Следствием этого станет стремительное укрепление сотрудничества России с коррумпированными режимами по всему миру, которые готовы платить за дружбу.

Еще одним следствием будет дальнейший рост российской военной активности далеко за пределами национальных границ. Ведь дипломатия — это часто достижение тех целей, реализации которых иначе можно добиться только военными методами. Теперь кроме насилия других путей и не останется.

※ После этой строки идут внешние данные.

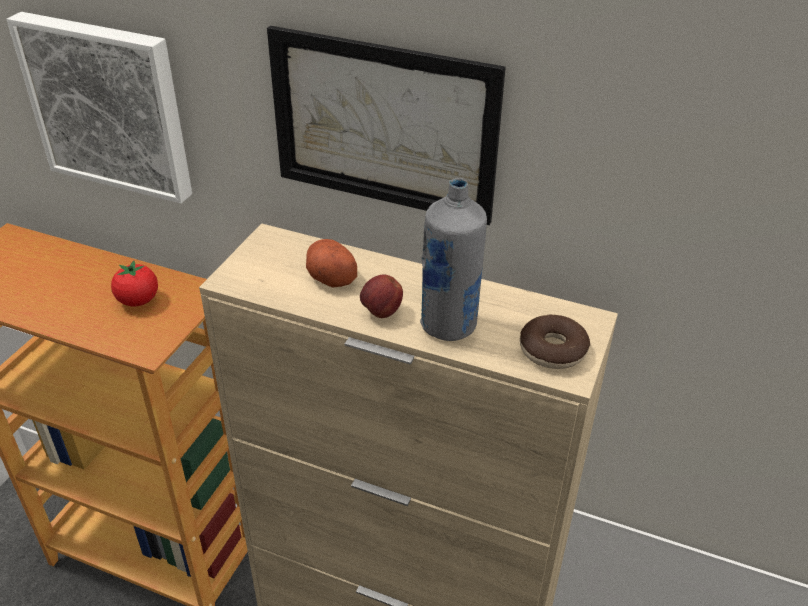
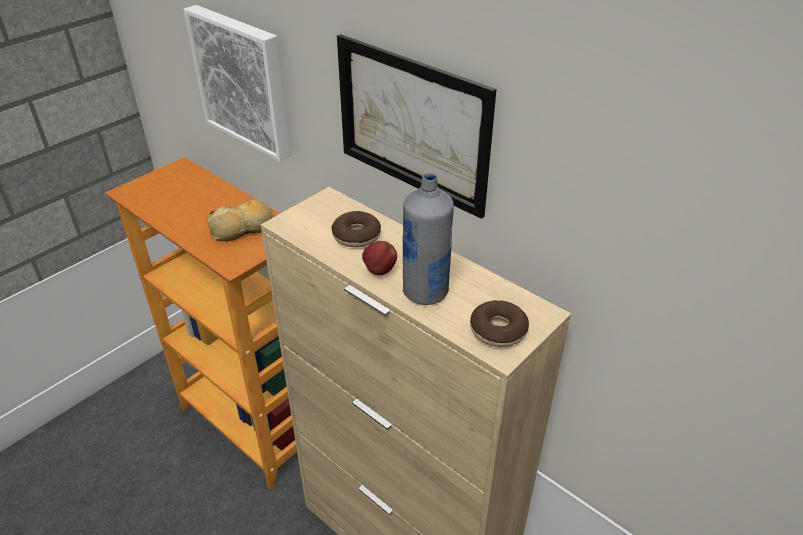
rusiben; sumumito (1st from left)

Это, кстати, значит, что можно прогнозировать и рост числа гибнущих в зарубежных миссиях россиян, несмотря на формальное прекращение военной операции в Сирии. Ну и, наконец, люмпенизация дипломатии приведет к быстрому осложнению отношений с теми странами парламентской демократии, в первую очередь, европейскими, где искусство переговоров — главный инструмент влияния.

И это, вероятно, только самые первые последствия подобного перерождения российской внешней политики. Впрочем, для 2018 года, который определенно в целом будет трудным, этого, наверное, уже и так вполне достаточно.